Armed with borrowed vessels from an aunt, and a new kerosene stove, the cook began his first dish of vegetables and dhal. “But nothing happened even after a long wait. When I called my mother again, she asked me a basic question — had I lit the stove? I sheepishly realised I had not!” he guffawed.

That basic step became his famous opening line on his cookery show — “Lesson Number 1 — you will have to first light the stove.” He has certainly come a long way from cooking that first simple meal on a kerosene stove.

He says he is at his creative best while churning out a dish, often trying out something at his office, which houses a kitchen. “When a channel asks me for a new concept for a serial, nothing happens if I sit down and try to think. But the moment I start chopping vegetables, and begin cooking, the plot-points and ideas start working in my head. By the time the dish is done, I have the idea for the new project ready,” he exclaims with infectious glee.

And it is not just his deep love for cooking that drives him, week after week. Many of his viewers have told him instances connected to his programme that have given him the inspiration to carry on. One that moved him was when an elderly lady saw him at a wedding at Mysore, and after meeting him, broke down in tears.

Chandru was dumbfounded. The lady insisted that he accompany her home. “There, she introduced me to her mentally challenged grandson who had not uttered a word for many years. But whenever my show came on, he would sit in front of the TV and say ‘Bombatt’ and smile, and  would eat anything that was given to him while the show was on.

This became a daily habit, and the family would record my show for the weekends, when it was not on air. That lady said I was responsible for keeping him healthy and cheerful all these years. I was so moved. I am an actor and would love to get an Oscar. But this encounter with the boy gave me more happiness than getting an Oscar,” he said quietly.

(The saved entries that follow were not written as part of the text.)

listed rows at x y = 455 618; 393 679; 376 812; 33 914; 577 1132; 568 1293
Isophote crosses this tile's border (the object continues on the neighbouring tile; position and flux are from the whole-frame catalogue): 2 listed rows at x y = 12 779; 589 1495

Few know that a serious and sensitive actor lurks behind the comedian. Very few directors have exploited this facet of the actor. Today, he has shed over 25 kgs, and is trim and fit, a far cry from the rotund person the public remembers. He says this was also a part of his ‘make-over,’ towards his aim of doing serious roles in films. Did he have any idea of directing a film, I ask tentatively.

He replies swiftly, “Definitely. That is why I have become like this,” he says, patting a firm midriff. “Most certainly. But first I plan to direct a full-length comedy film, because that is what people expect from me. But my second film will be a serious one, a commercial one, of course. I have already written the screenplay. Maybe within two years.” He cannot resist a typical Chandru line  — “That is why I have become a six-pack from a family pack,” and joins me in loud laughter.

Fond dreams

He also dreams of helping underprivileged children. “I was once called as a guest to a government school in Tavarekere. I met a boy there who could not afford more than two notebooks — so he would write everything using a pencil, and after carefully memorising what he had written, he would erase it so that he could re-use the books again. I was very disturbed by this. Of course, I arranged to supply not just that school, but also many other schools across Karnataka, with notebooks.

I also made sure that that boy had enough support to complete his education. But, as a lasting legacy, I want to start a free residential school for underprivileged children, from standard 1 to 10, with all the facilities of an international school. That is my ultimate dream. That will be my legacy when I go,” he said with determination.

He has no regrets in life. “I want to live life 24 hours a day. I do not want to immobilise my present by feeling guilty about my past or worrying about the future. I only want myself and the people around me to be happy, and well-fed!” Perhaps that is the secret ingredient — cheerfulness and a positive outlook — that is part of his recipe for success.